Question: The post I created yesterday has a calculation of the likelihood of a 10-game streak for two hitters — one who was consistently a 300 hitter and the other who was 200 against right handers and 400 against left handers. The analysis was based on the assumption that outcomes at the plate are identical and independently distributed (iid)? Also, the analysis is based on the assumption that hitting outcomes from all days are independent and identically distributed.
The post created yesterday:
In the real world at-bat appearances and games are not iid. Do you anticipate that the actual likelihood of a hitting streak will be lower or higher than the estimate obtained under the assumption that outcome of at-bats and outcomes across games are iid and binomially distributed.
What other factors could affect the actual likelihood of a 10-game streak?
Answer: Pitchers vary in quality and effectiveness.

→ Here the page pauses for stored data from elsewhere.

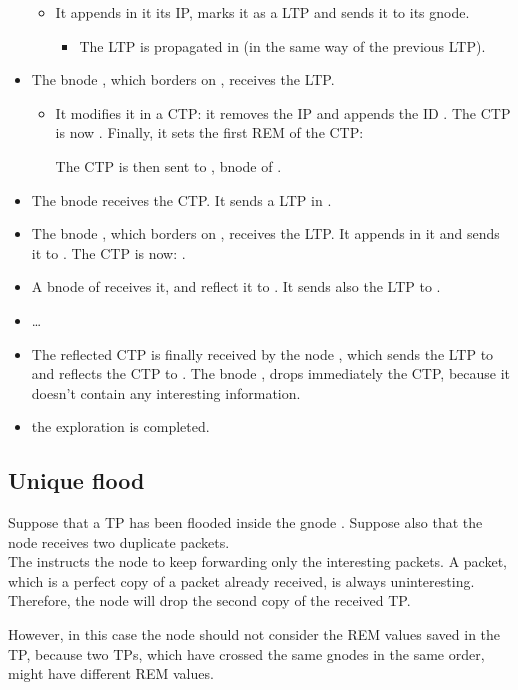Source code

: \documentclass[a4paper]{article}
\begin{document}
\begin{itemize}
	\begin{itemize}
		\item It appends in it its IP, marks it as a LTP and sends it to its gnode.
			\begin{itemize}
				\item The LTP is propagated in  (in the same way of the
					previous LTP).
			\end{itemize}
	\end{itemize}
\item The bnode , which borders on , receives the LTP.
	\begin{itemize}
		\item It modifies it in a CTP: it removes the IP 
			and appends the ID . The CTP is now . Finally, it sets the first REM of the CTP:
			
			The CTP is then sent to , bnode of .
	\end{itemize}
\item The bnode  receives the CTP. It sends a LTP in .
\item The bnode , which borders on , receives the LTP. It 
	appends  in it and sends it to . The CTP is now: .
\item A bnode of  receives it, and reflect it to . It sends also the
	LTP to .
\item \dots
\item The reflected CTP is finally received by the node , which
	sends the LTP to  and reflects the CTP to . The bnode
	, drops immediately the CTP, because it doesn't contain any
	interesting information.
\item the exploration is completed.
\end{itemize}




\subsection{Unique flood}
Suppose that a TP has been flooded inside the gnode .
Suppose also that the node  receives two duplicate packets.\\
The  instructs the node  to keep forwarding only the interesting packets.
A packet, which is a perfect copy of a packet already received, is always
uninteresting. Therefore, the node  will drop the second copy of the
received TP. 

However, in this case the node  should not consider the REM
values saved in the TP, because two TPs, which have crossed the same
gnodes in the same order, might have different REM values.
\\
\end{document}
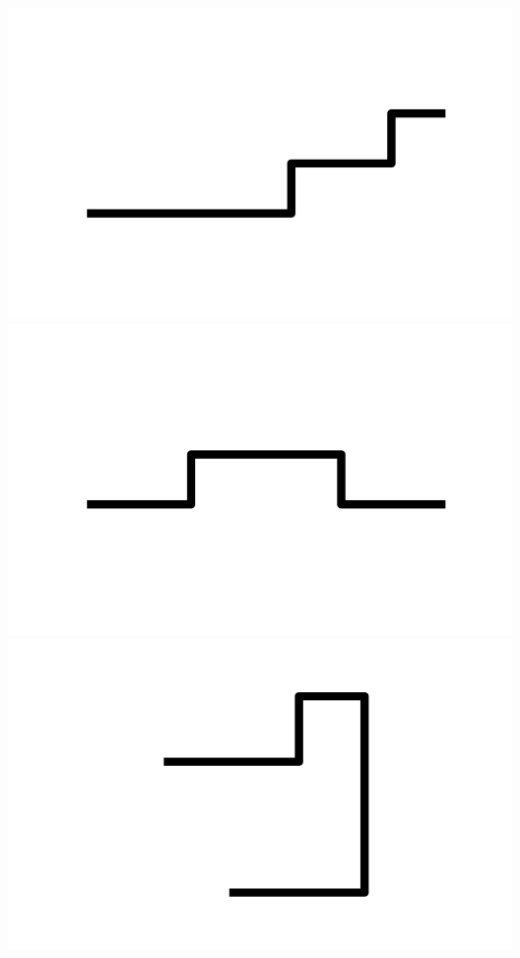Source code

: \documentclass[]{report}
\begin{document}
\includegraphics[scale=.1]{pictures/21/state_cluster_shapes_484.pdf} 
\includegraphics[scale=.1]{pictures/21/state_cluster_shapes_485.pdf} 
\includegraphics[scale=.1]{pictures/21/state_cluster_shapes_486.pdf} 
\end{document}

Hitters should get a disproportionately high number of hits in games where they face ineffective pitchers and a disproportionately low number of hits when they face hitters who are relatively strong.
I have posted some data that supports this hypothesis.

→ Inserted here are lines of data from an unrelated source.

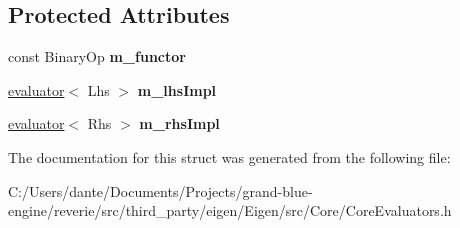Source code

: \subsection*{Protected Attributes}
\begin{DoxyCompactItemize}
\item 
\mbox{\label{struct_eigen_1_1internal_1_1binary__evaluator_3_01_cwise_binary_op_3_01_binary_op_00_01_lhs_00_009c1543c08828196fc8ade7d79a56c66_ac4358c660a7d509e25be0c2f05aa88d9}} 
const Binary\+Op {\bfseries m\+\_\+functor}
\item 
\mbox{\label{struct_eigen_1_1internal_1_1binary__evaluator_3_01_cwise_binary_op_3_01_binary_op_00_01_lhs_00_009c1543c08828196fc8ade7d79a56c66_acc73348ccd1b0427bf21e8e56dd4a764}} 
\mbox{\hyperlink{struct_eigen_1_1internal_1_1evaluator}{evaluator}}$<$ Lhs $>$ {\bfseries m\+\_\+lhs\+Impl}
\item 
\mbox{\label{struct_eigen_1_1internal_1_1binary__evaluator_3_01_cwise_binary_op_3_01_binary_op_00_01_lhs_00_009c1543c08828196fc8ade7d79a56c66_a2779f6658304a42d22e7504bd7816b99}} 
\mbox{\hyperlink{struct_eigen_1_1internal_1_1evaluator}{evaluator}}$<$ Rhs $>$ {\bfseries m\+\_\+rhs\+Impl}
\end{DoxyCompactItemize}


The documentation for this struct was generated from the following file\+:\begin{DoxyCompactItemize}
\item 
C\+:/\+Users/dante/\+Documents/\+Projects/grand-\/blue-\/engine/reverie/src/third\+\_\+party/eigen/\+Eigen/src/\+Core/Core\+Evaluators.\+h\end{DoxyCompactItemize}
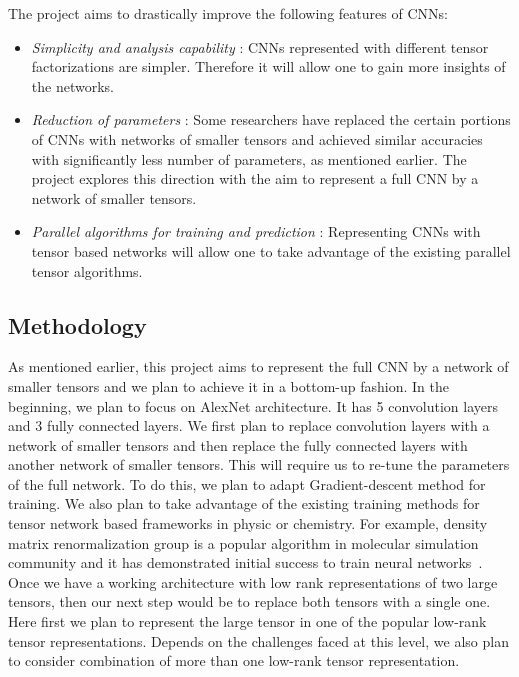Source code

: The \prname project aims to drastically improve the following features of CNNs:
\begin{itemize}
	\item \emph{Simplicity and analysis capability} : CNNs represented with different tensor factorizations are simpler. Therefore it will allow one to gain more insights of the networks.
	\item \emph{Reduction of parameters} : Some researchers have replaced the certain portions of CNNs with  networks of smaller tensors and achieved  similar accuracies with significantly less number of parameters, as mentioned earlier. The \prname project explores this direction with the aim to represent a full CNN by a network of smaller tensors. 
	\item \emph{Parallel algorithms for training and prediction} : Representing CNNs with tensor based networks will allow one to take advantage of the existing parallel tensor algorithms.
\end{itemize}


\subsection*{Methodology} 

As mentioned earlier, this project aims to represent the full CNN by a network of smaller tensors and we plan to achieve it in a bottom-up fashion. In the beginning, we plan to focus on AlexNet architecture. It has 5 convolution layers and 3 fully connected layers. We first plan to replace convolution layers with a network of smaller tensors and then replace the fully connected layers with another network of smaller tensors. This will require us to re-tune the parameters of the full network. To do this, we plan to adapt Gradient-descent method for training. We also plan to take advantage of the existing training methods for tensor network based frameworks in physic or chemistry. For example, density matrix renormalization group is a popular algorithm in molecular simulation community and it has demonstrated initial success to train neural networks~\cite{SS-NIPS2016}. Once we have a working architecture with low rank representations of two large tensors, then our next step would be to replace both tensors with a single one. Here first we plan to represent the large tensor in one of the popular low-rank tensor representations. Depends on the challenges faced at this level, we also plan to consider combination of more than one low-rank tensor representation.    


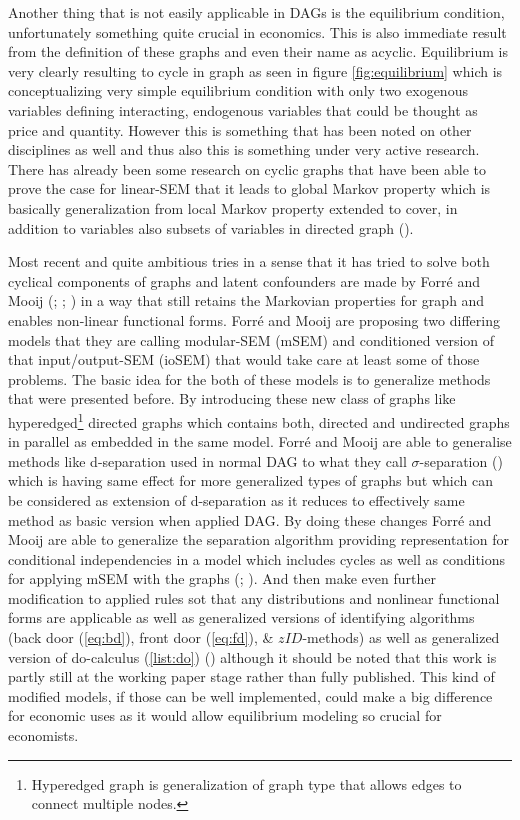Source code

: \documentclass[main=english,12pt,a4paper,pdftex,econ,utf8]{aaltothesis}
\begin{document}


Another thing that is not easily applicable in DAGs is the equilibrium condition, unfortunately something quite crucial in economics. This is also immediate result from the definition of these graphs and even their name as acyclic. Equilibrium is very clearly resulting to cycle in graph as seen in figure \ref{fig:equilibrium} which is conceptualizing very simple equilibrium condition with only two exogenous variables defining interacting, endogenous variables that could be thought as price and quantity. However this is something that has been noted on other disciplines as well and thus also this is something under very active research. There has already been some research on cyclic graphs that have been able to prove the case for linear-SEM that it leads to global Markov property which is basically generalization from local Markov property extended to cover, in addition to variables also subsets of variables in directed graph (\cite{PeterSpirtes1994}).

Most recent and quite ambitious tries in a sense that it has tried to solve both cyclical components of graphs and latent confounders are made by Forré and Mooij (\cite{Forre2017}; \cite{Forre2018}; \cite{Forre2019}) in a way that still retains the Markovian properties for graph and enables non-linear functional forms. Forré and Mooij are proposing two differing models that they are calling modular-SEM (mSEM) and conditioned version of that input/output-SEM (ioSEM) that would take care at least some of those problems. The basic idea for the both of these models is to generalize methods that were presented before. By introducing these new class of graphs like hyperedged\footnote{Hyperedged graph is generalization of graph type that allows edges to connect multiple nodes.} directed graphs which contains both, directed and undirected graphs in parallel as embedded in the same model. Forré and Mooij are able to generalise methods like d-separation used in normal DAG to what they call $\sigma$-separation (\cite{Forre2017}) which is having same effect for more generalized types of graphs but which can be considered as extension of d-separation as it reduces to effectively same method as basic version when applied DAG. By doing these changes Forré and Mooij are able to generalize the separation algorithm providing representation for conditional independencies in a model which includes cycles as well as conditions for applying mSEM with the graphs (\cite{Forre2017}; \cite{Forre2018}). And then make even further modification to applied rules sot that any distributions and nonlinear functional forms are applicable as well as generalized versions of identifying algorithms (back door (\ref{eq:bd}), front door (\ref{eq:fd}), \& $zID$-methods) as well as generalized version of do-calculus (\ref{list:do})  (\cite{Forre2019}) although it should be noted that this work is partly still at the working paper stage rather than fully published. This kind of modified models, if those can be well implemented, could make a big difference for economic uses as it would allow equilibrium modeling so crucial for economists.
\end{document}

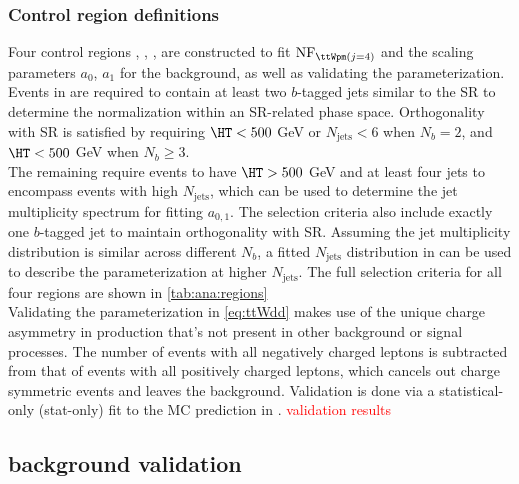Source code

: \documentclass[../thesis.tex]{subfiles}
\begin{document}
\subsubsection*{Control region definitions}
Four control regions \CRttWp, \CRttWm, \CRonebp, \CRonebm are constructed to fit $\mathrm{NF}_{\ttWpm(j=4)}$ and the scaling parameters $a_0$, $a_1$ for the \ttW background, as well as validating the parameterization.\\
Events in \CRttWpm are required to contain at least two $b$-tagged jets similar to the SR to determine the \ttW normalization within an SR-related phase space. Orthogonality with SR is satisfied by requiring $\HT<500$ GeV or $N_\mathrm{jets}<6$ when $N_b=2$, and $\HT<500$ GeV when $N_b\geq 3$.\\
The remaining \CRonebpm require events to have $\HT>500$ GeV and at least four jets to encompass events with high $N_\mathrm{jets}$, which can be used to determine the \ttW jet multiplicity spectrum for fitting $a_{0,1}$. The selection criteria also include exactly one $b$-tagged jet to maintain orthogonality with SR. Assuming the \ttW jet multiplicity distribution is similar across different $N_b$, a fitted $N_\mathrm{jets}$ distribution in \CRonebpm can be used to describe the \ttW parameterization at higher $N_\mathrm{jets}$. The full selection criteria for all four regions are shown in \autoref{tab:ana:regions}\\

Validating the \ttW parameterization in \autoref{eq:ttWdd} makes use of the unique charge asymmetry in \ttW production that's not present in other background or signal processes. The number of events with all negatively charged leptons is subtracted from that of events with all positively charged leptons, which cancels out charge symmetric events and leaves the \ttW background. Validation is done via a statistical-only (stat-only) fit to the \ttW MC prediction in \CRonebpm. \textcolor{red}{validation results}


\subsection{\ttZ background validation}
\end{document}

Over a 16-game stretch Tony Gwynn hit 0.347 and had four games with zero hits. We compare this observed number of 0 hit games to the expected number of zero hit games over a 16-game period.
What is the likelihood that a 347 hitter will have 0 hits in a game?
if at-bats are iid and binomially distributed this probability is 0.18.
The expected number of 0 hit games over a 16 game stretch (again based on iid and binomially distributed)
is 16 x 0.18, which is 2.88. The expected number of 0 hit games is less than the actual number (2.88<4).
This suggests that the actual likelihood of a 10-game streak is lower than the likelihood that one calculates based on the assumption that at-bats and games are binomial and iid.
The likelihood calculations in the post written yesterday are based on the assumption of 4 at bats per game. In some games, the number of at bats is larger than 4 and in others less than 4. The variability in the number of at bats should result in a higher likelihood of no hits in some games and should decrease the likelihood of a streak.
Actually, only 4 games with not hits over a 16 game period is pretty good. This is probably because Tony Gwynn was a clutch hitter. A 347 batting average is astounding but not all 347 hitters are equal. There are few players I would rather have at the plate in a situation where my team is down by a run late in the game.